INFORMATION PROVIDED:
□ □ □ □ □ □ □

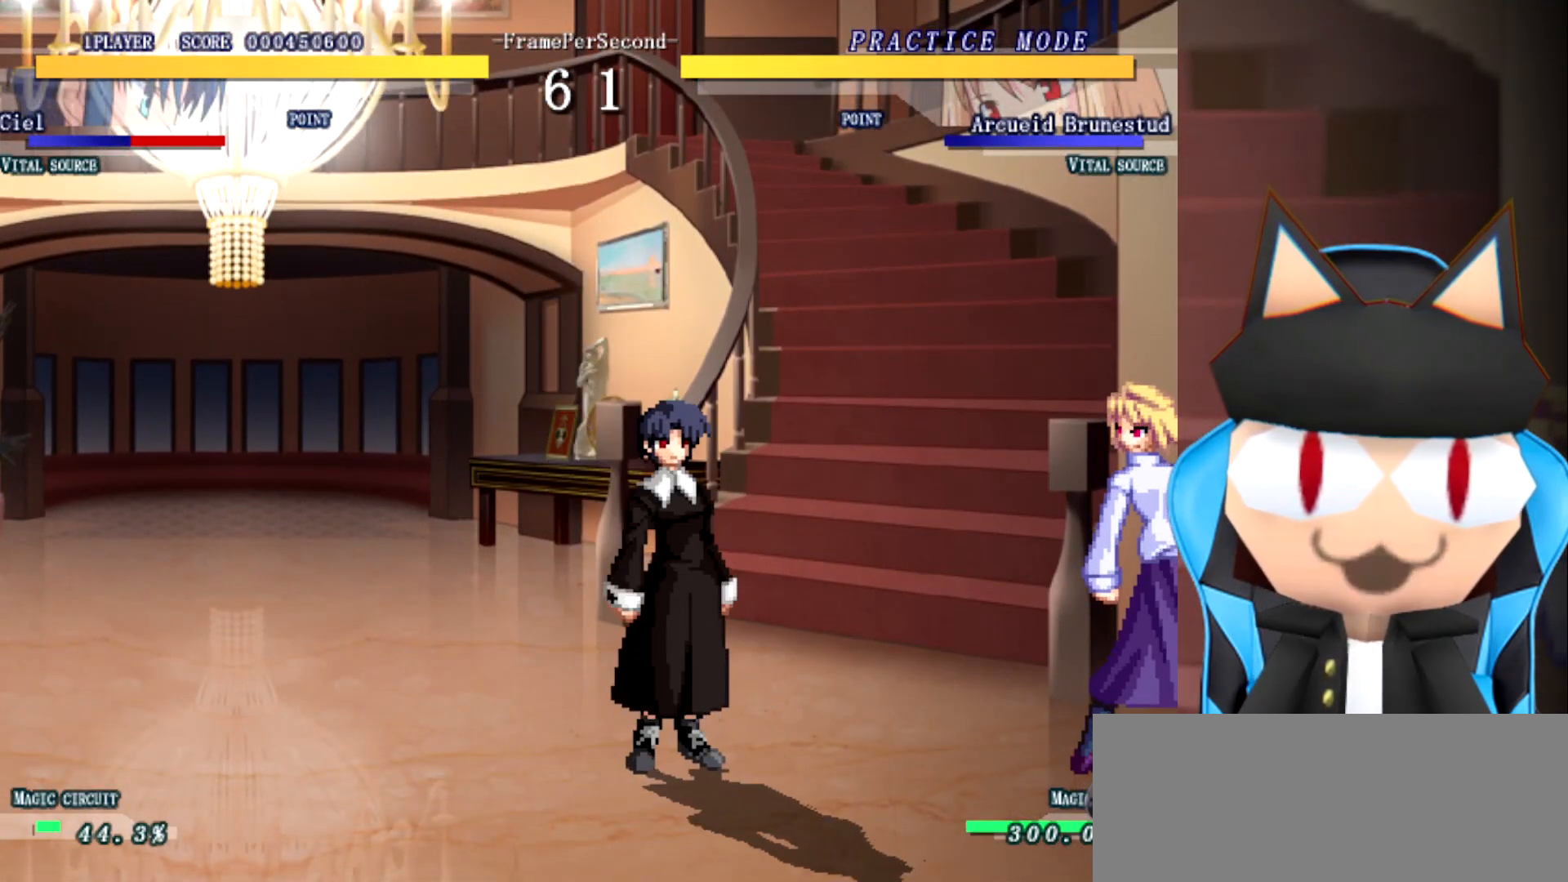
{"buttons": [], "left_stick": "right", "events": [[83, "left_stick", "left"], [400, "left_stick", "right"]]}
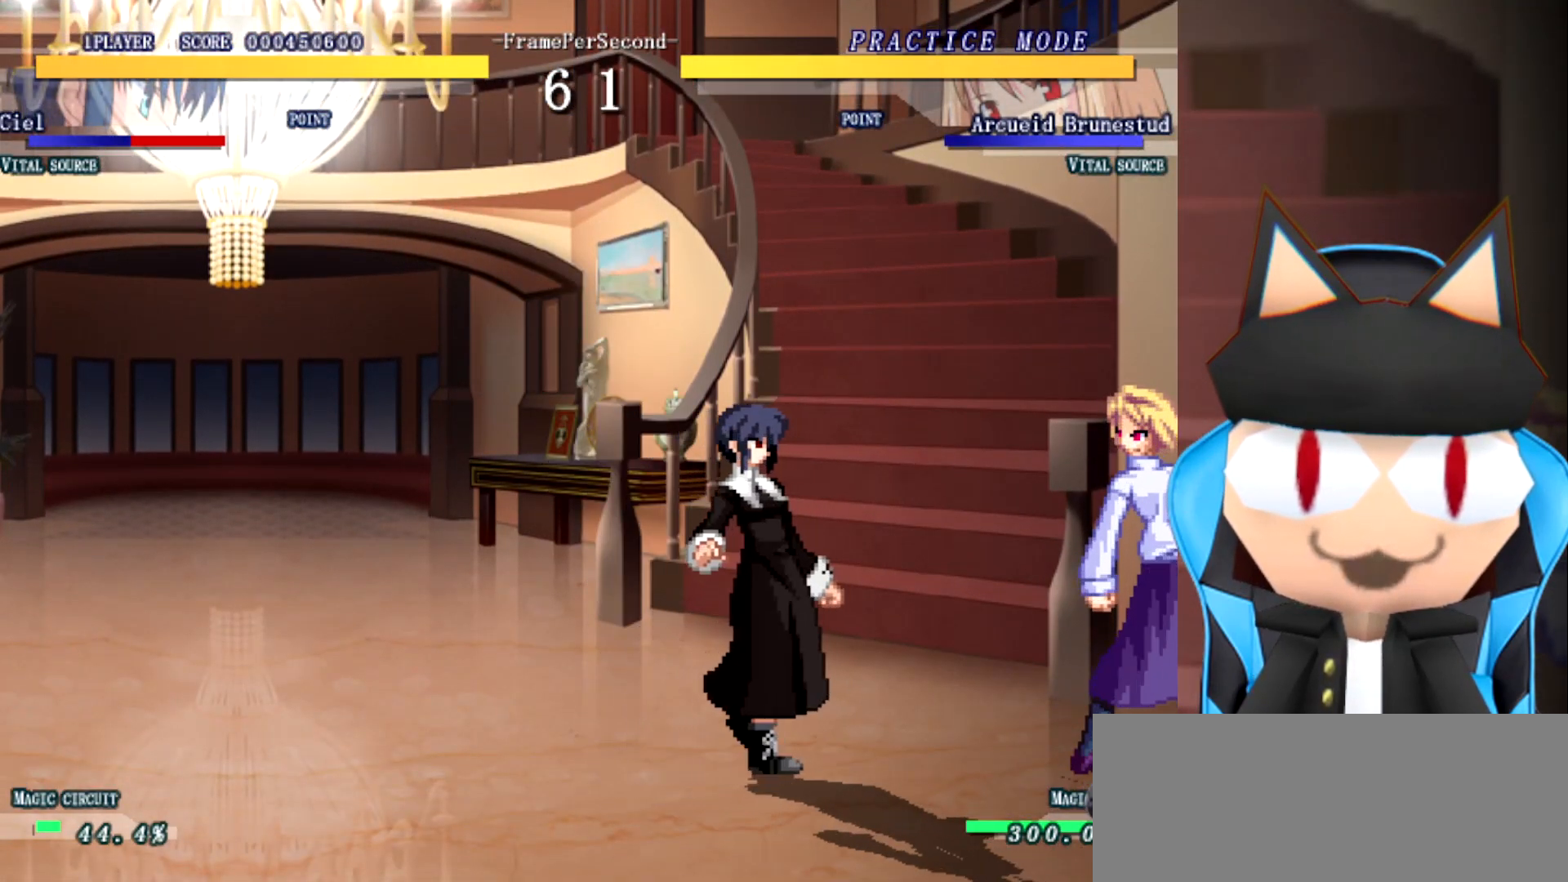
{"buttons": [], "left_stick": "left", "events": [[100, "left_stick", "up"], [217, "left_stick", "left"], [317, "left_stick", "center"], [500, "left_stick", "left"]]}
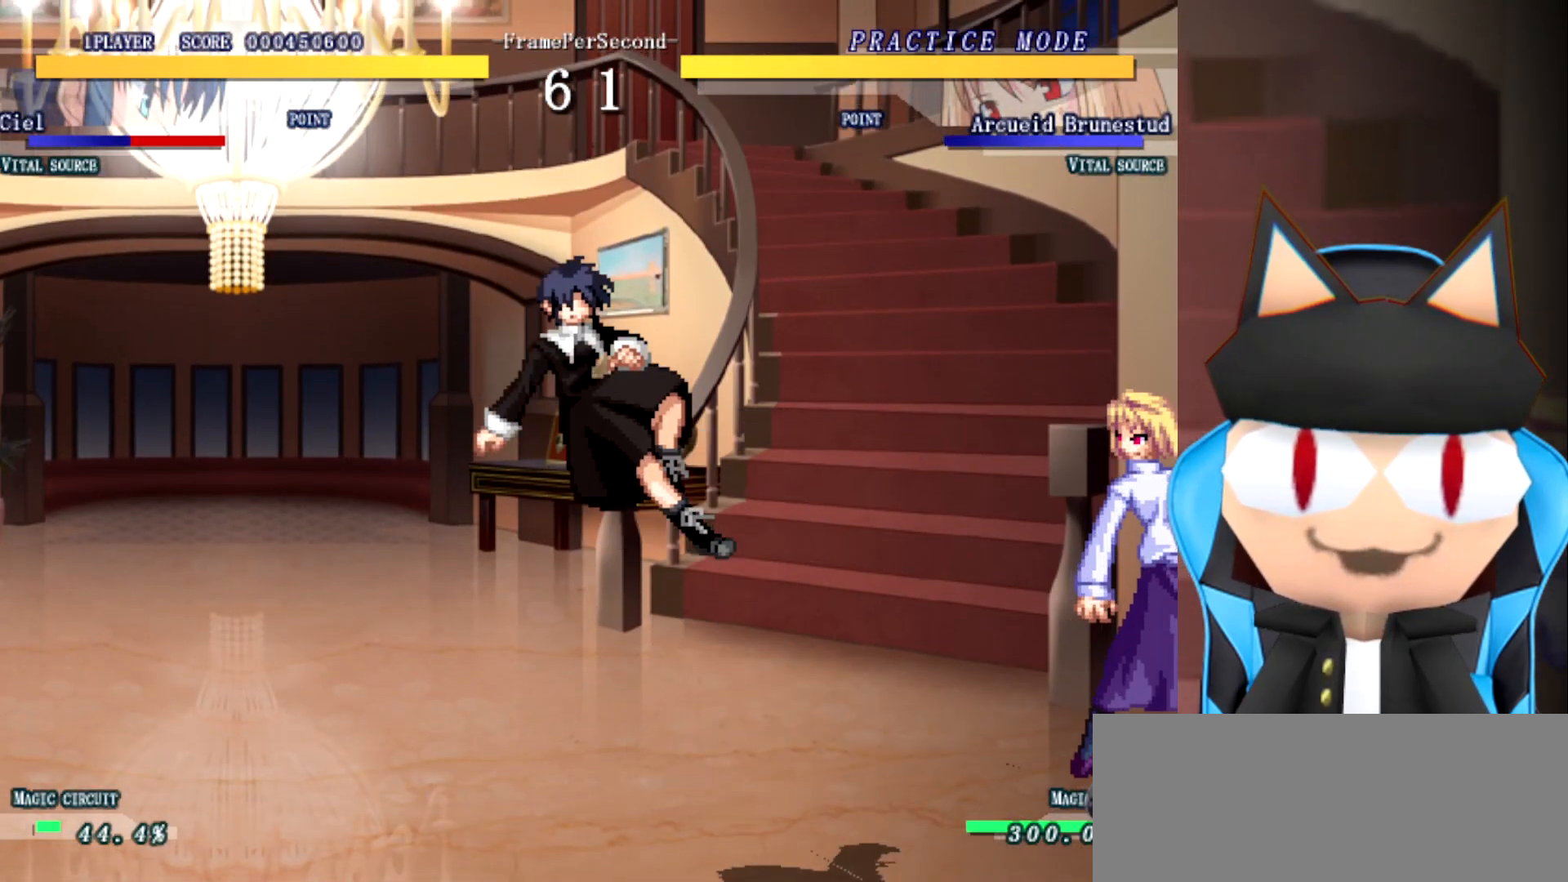
{"buttons": [], "left_stick": "left", "events": []}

□ □ □ □ □ □ □

WORK TO COMPLETE:
Return the data above in its exact wording, with none of the pictures.

TASK ANSWER:
{"buttons": [], "left_stick": "right", "events": [[83, "left_stick", "left"], [400, "left_stick", "right"]]}
{"buttons": [], "left_stick": "left", "events": [[100, "left_stick", "up"], [217, "left_stick", "left"], [317, "left_stick", "center"], [500, "left_stick", "left"]]}
{"buttons": [], "left_stick": "left", "events": []}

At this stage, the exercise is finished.